▶ [Set exercise 1] Return, unchanged, the lines of the records running from the line that contains "Document page, 1241x1754 pixels." through the line that contains "For every layout", both included.

In short, resource scarcity means competition is much less predictable. Businesses don’t know what products competitors have access to. Following logistical difficulties, companies like Home Depot have chartered their own vessels to make sure products are shipped in time.

Wagner adds, “Labor shortages and higher wages mean margins are getting smaller, and there is less room for ad spend.” This combination of scarcity and tighter margins has led to many organizations ditching black Friday’s aggressive discount tactics.

Campaign trend: discounts are out and scarcity marketing is in

With costs rising and inventory more scarce, marketers have to be creative to attract high-value customers. Discount tactics might work well for engaging new buyers, but they won’t necessarily lead to bigger purchases or lifetime value. Coupled with tighter margins and resource scarcity, it’s likely that discounts won’t be playing as much of a role as they did back in their heyday of the 2010s. Businesses simply can’t afford it.

“Historically, companies have spent two to three times more on promotions than on paid media. It still makes up a big portion of investment, but with limitations on inventory and logistics there’s less need to leverage promotions,” says Heath Podvesker, General Manager, Adverity.

“Your ability to look at data must be in the right spot to do this. Understand the whole picture, because that’s what’s going to put you above 90% of other businesses.”

Jeremy Wagner, Director of eCommerce, GiftsForYouNow

 

Ryan Fritzky, Co-founder and Chief Marketer at specialty coffee brand Bean Box, explains that one counter-trend to discounting he expects to see more of is using resource scarcity as a marketing tactic. “Unique, limited drops have a premium associated with them, meaning more margin opportunity. You can generate more demand if you’re smart about using the right channels and influencers.”

The movement towards more partnerships and influencer marketing has been catalyzed by Facebook’s traceability issues. Confusion around performance has seen more and more businesses breaking out of marketplace dynamics.

“Large publishers will likely be focusing more on affiliate content and commissions. We’ll see more guides, more lists of products, and more opportunities to work with partners and influencers,” says Fritzky. It’s no secret that influencer marketing is a great way to reach younger audiences, with nearly half of Gen Z admitting to making a purchase because of an influencer, compared to one in five of the general population.

▶ [Records for the exercise]
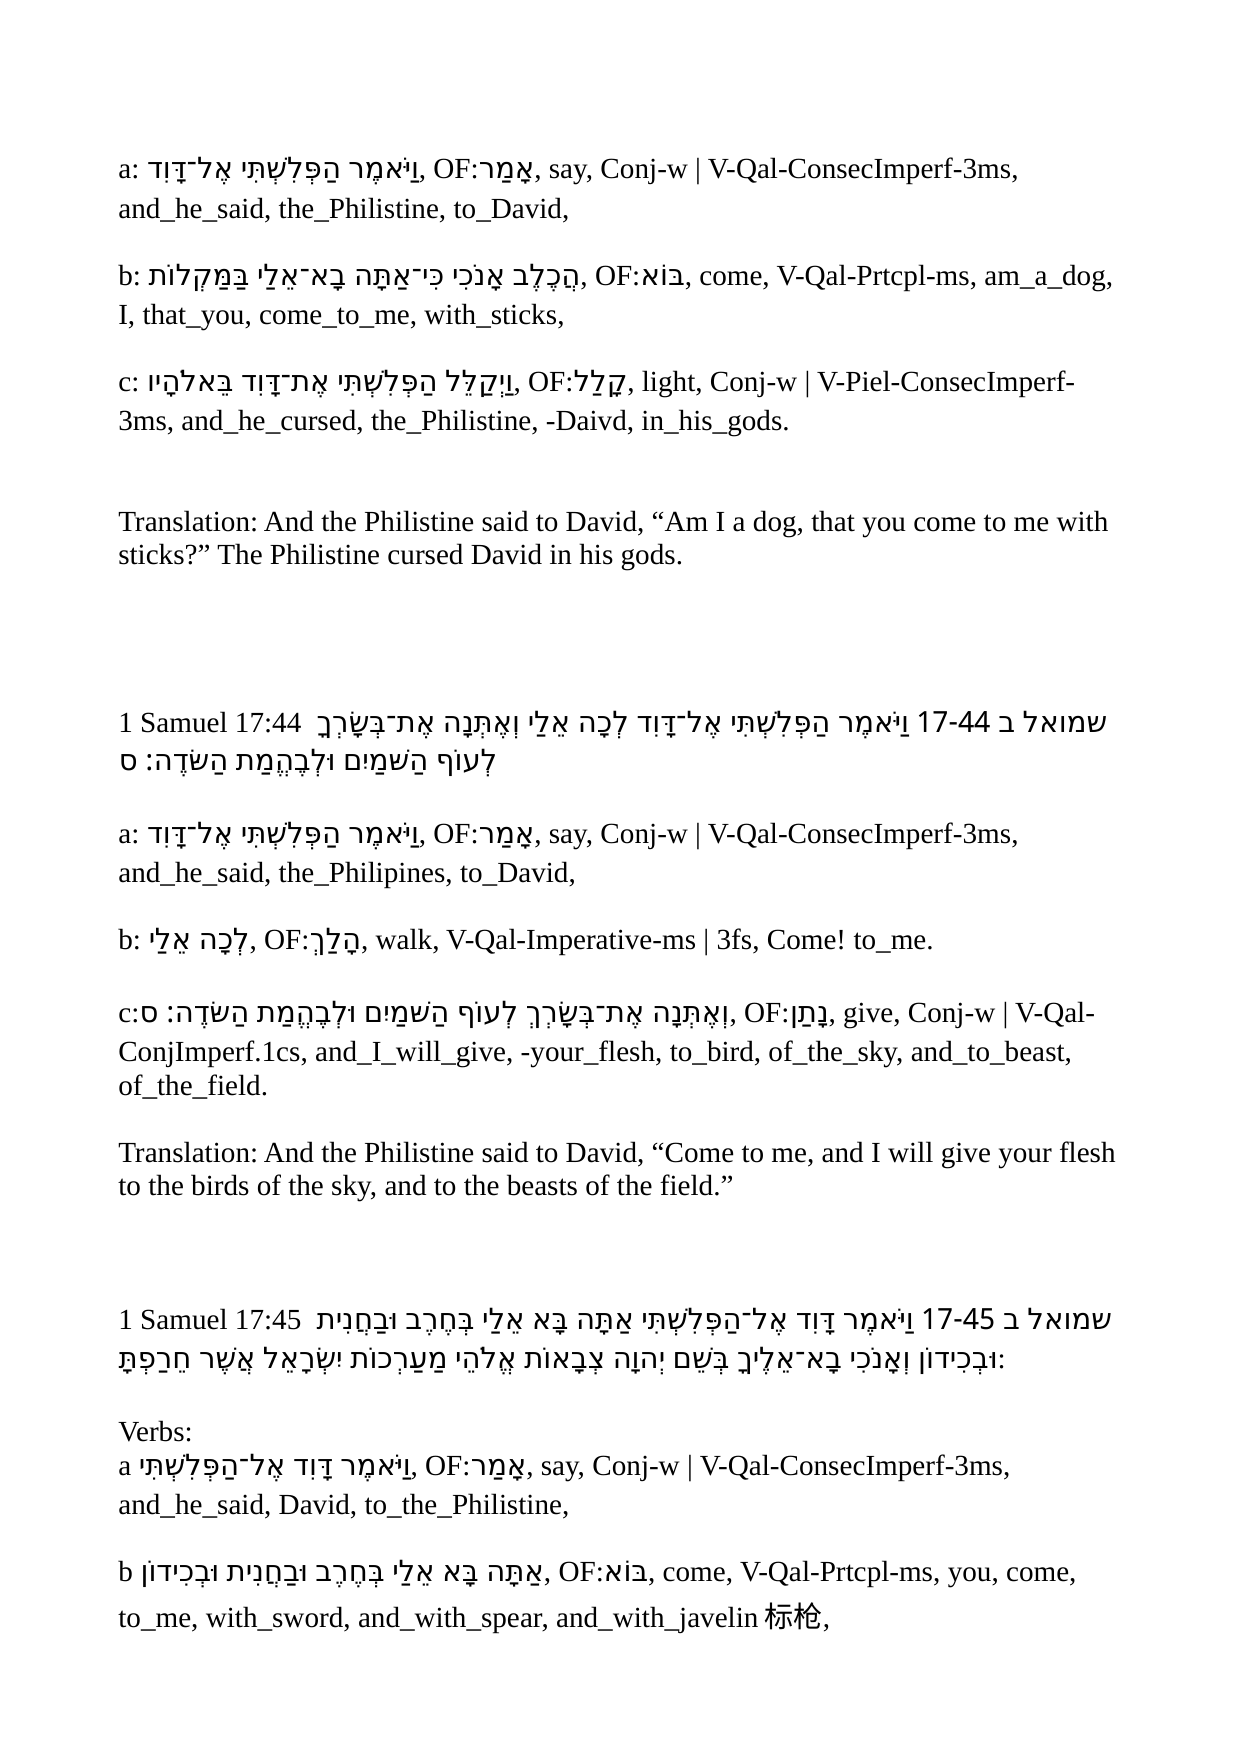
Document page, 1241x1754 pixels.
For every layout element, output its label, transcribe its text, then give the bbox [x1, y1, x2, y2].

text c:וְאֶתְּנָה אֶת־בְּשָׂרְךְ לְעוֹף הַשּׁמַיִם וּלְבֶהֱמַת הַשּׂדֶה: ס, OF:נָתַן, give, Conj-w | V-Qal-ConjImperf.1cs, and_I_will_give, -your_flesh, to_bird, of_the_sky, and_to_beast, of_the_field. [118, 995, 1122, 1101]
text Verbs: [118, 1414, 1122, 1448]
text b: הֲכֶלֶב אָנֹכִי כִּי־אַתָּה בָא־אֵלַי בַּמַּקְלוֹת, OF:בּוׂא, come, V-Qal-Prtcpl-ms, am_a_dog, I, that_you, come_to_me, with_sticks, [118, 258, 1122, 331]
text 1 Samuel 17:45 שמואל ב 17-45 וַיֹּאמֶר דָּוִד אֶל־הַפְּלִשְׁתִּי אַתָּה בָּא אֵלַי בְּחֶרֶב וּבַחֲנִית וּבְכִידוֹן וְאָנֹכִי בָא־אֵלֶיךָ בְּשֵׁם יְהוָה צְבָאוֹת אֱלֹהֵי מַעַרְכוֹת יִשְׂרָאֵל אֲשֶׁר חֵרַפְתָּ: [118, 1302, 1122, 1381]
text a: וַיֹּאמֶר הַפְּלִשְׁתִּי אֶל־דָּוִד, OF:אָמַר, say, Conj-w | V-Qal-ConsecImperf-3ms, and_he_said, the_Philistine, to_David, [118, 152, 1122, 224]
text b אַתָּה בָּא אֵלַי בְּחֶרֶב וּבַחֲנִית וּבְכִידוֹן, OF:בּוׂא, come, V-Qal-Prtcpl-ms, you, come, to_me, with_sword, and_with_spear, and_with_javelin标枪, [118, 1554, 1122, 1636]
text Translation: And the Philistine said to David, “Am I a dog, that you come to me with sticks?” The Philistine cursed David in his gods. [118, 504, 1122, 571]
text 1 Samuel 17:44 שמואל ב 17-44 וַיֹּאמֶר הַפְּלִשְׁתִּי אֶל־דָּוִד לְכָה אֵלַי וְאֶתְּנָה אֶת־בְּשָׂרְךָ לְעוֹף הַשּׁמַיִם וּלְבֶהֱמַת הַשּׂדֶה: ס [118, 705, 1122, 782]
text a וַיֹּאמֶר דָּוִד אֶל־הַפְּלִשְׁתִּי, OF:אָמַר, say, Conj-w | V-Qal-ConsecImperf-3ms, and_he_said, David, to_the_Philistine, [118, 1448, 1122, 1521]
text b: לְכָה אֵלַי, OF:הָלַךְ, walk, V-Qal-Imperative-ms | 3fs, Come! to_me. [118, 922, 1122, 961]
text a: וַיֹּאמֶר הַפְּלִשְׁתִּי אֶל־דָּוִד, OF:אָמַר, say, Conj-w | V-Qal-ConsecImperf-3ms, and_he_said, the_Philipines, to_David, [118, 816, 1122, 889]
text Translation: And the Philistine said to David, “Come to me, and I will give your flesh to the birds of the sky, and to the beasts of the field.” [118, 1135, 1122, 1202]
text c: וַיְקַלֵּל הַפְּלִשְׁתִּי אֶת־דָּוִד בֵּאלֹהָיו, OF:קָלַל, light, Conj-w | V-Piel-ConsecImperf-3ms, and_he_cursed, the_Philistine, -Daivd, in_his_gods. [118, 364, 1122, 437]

* * *

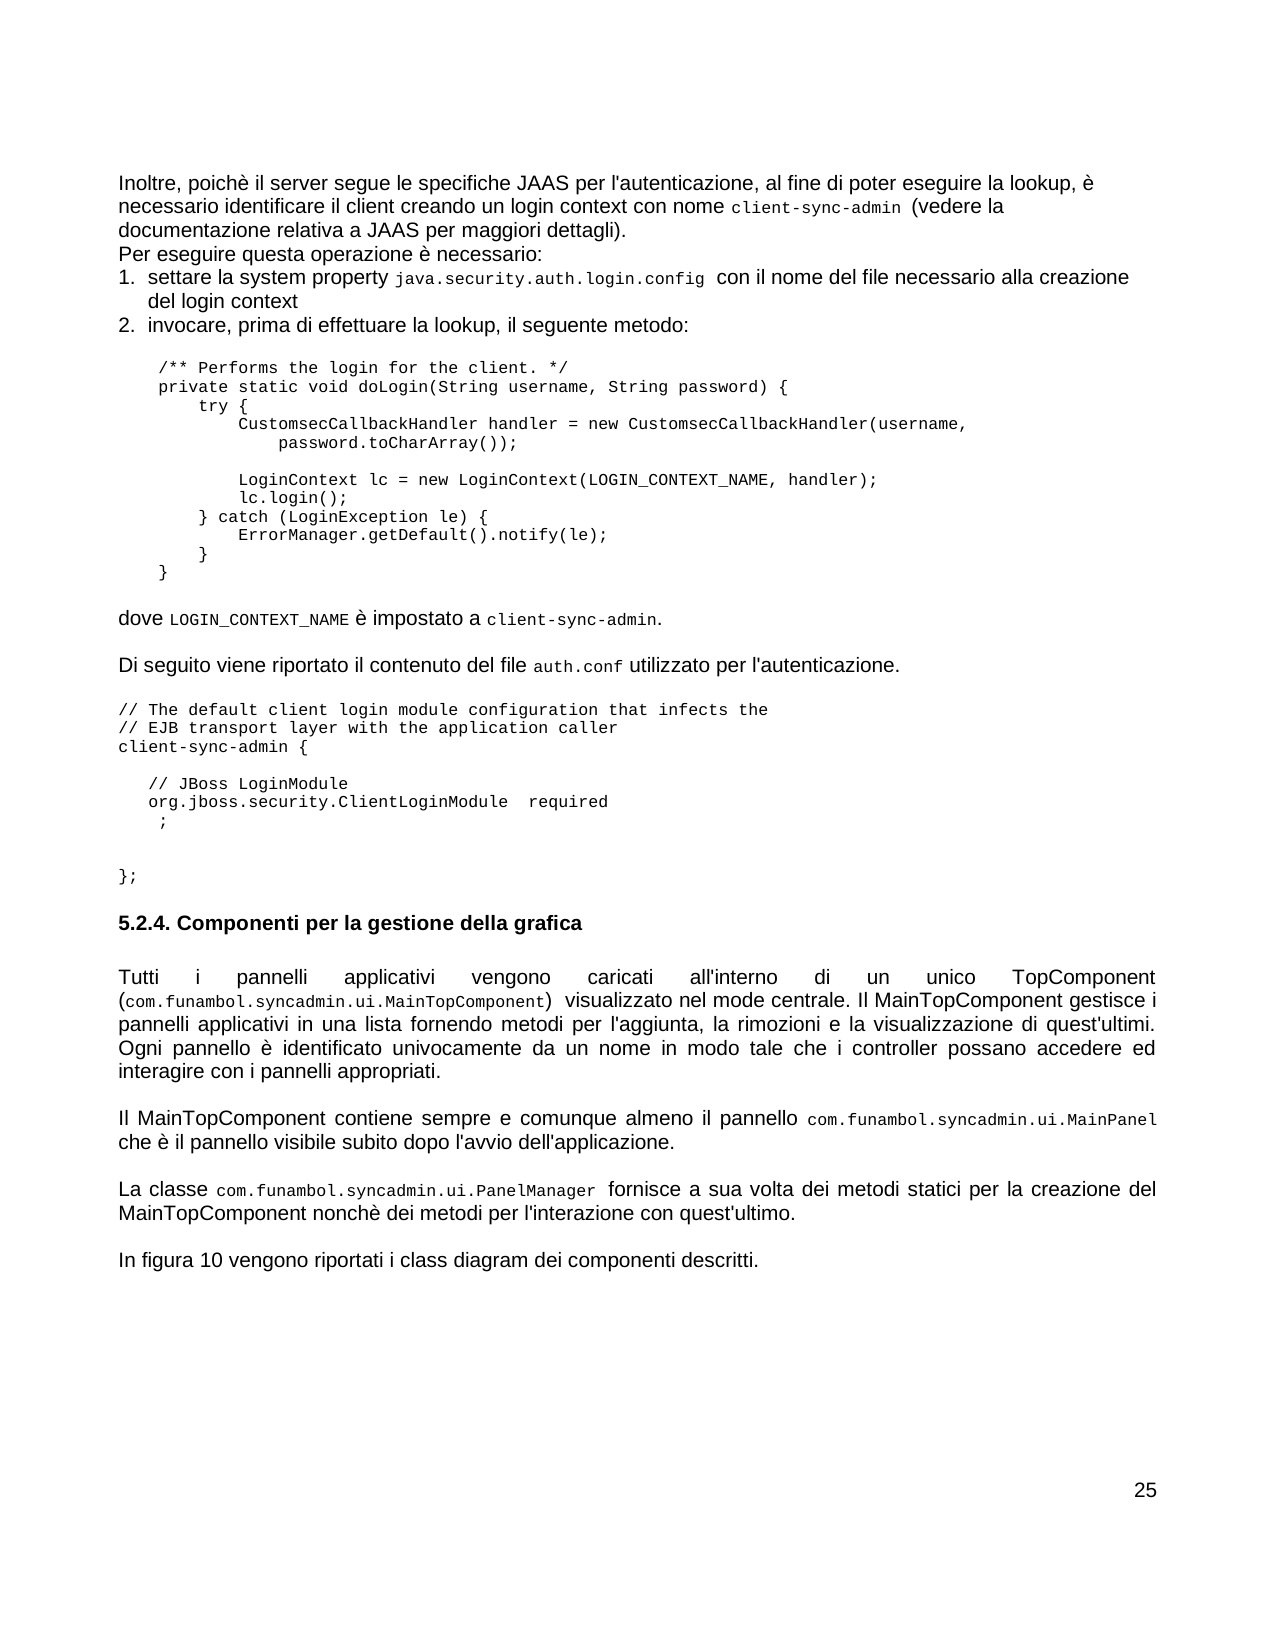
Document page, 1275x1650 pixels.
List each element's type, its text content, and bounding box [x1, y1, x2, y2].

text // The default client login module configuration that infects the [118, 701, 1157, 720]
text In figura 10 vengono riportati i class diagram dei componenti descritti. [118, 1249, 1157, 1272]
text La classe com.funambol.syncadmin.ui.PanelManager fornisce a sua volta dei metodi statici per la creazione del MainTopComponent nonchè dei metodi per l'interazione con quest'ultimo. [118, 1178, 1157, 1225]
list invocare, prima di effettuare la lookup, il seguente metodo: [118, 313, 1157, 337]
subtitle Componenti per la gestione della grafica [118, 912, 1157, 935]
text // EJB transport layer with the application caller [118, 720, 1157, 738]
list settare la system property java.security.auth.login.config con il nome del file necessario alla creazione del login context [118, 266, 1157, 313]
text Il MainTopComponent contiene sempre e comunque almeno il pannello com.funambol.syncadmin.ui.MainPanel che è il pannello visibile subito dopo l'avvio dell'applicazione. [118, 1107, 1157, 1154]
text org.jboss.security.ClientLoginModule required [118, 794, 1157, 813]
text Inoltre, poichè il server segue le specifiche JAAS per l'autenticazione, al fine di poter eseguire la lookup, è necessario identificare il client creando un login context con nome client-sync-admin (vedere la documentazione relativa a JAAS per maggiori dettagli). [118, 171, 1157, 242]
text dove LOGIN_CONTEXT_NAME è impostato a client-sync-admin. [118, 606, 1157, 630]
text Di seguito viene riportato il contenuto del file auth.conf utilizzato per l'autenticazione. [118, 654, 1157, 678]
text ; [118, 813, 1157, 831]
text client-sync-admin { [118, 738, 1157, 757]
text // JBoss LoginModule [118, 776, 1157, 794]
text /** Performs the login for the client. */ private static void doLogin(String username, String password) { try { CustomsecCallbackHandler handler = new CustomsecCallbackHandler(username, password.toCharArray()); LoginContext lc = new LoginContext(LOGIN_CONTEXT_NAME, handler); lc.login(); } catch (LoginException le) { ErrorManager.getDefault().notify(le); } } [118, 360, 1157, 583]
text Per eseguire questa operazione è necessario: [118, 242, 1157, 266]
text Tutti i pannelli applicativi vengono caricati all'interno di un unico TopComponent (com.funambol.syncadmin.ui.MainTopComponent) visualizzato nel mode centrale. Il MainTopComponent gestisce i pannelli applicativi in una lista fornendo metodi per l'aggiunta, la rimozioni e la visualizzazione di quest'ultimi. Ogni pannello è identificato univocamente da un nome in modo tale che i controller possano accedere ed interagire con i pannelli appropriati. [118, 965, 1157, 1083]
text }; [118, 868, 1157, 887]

▶ [Set exercise 2] Using the passage on scarcity marketing, answer yes or no to each statement and quote the words that decide it: (a) Home Depot has chartered its own vessels. (b) Ryan Fritzky is General Manager at Adverity. (c) Nearly half of Gen Z admit to making a purchase because of an influencer.

▶ [Full answer 1]
Document page, 1241x1754 pixels.
For every layout element, output its label, transcribe its text, then give the bbox [x1, y1, x2, y2].

▶ [Full answer 2]
(a) Yes: "companies like Home Depot have chartered their own vessels to make sure products are shipped in time."
(b) No: "Ryan Fritzky, Co-founder and Chief Marketer at specialty coffee brand Bean Box"
(c) Yes: "with nearly half of Gen Z admitting to making a purchase because of an influencer"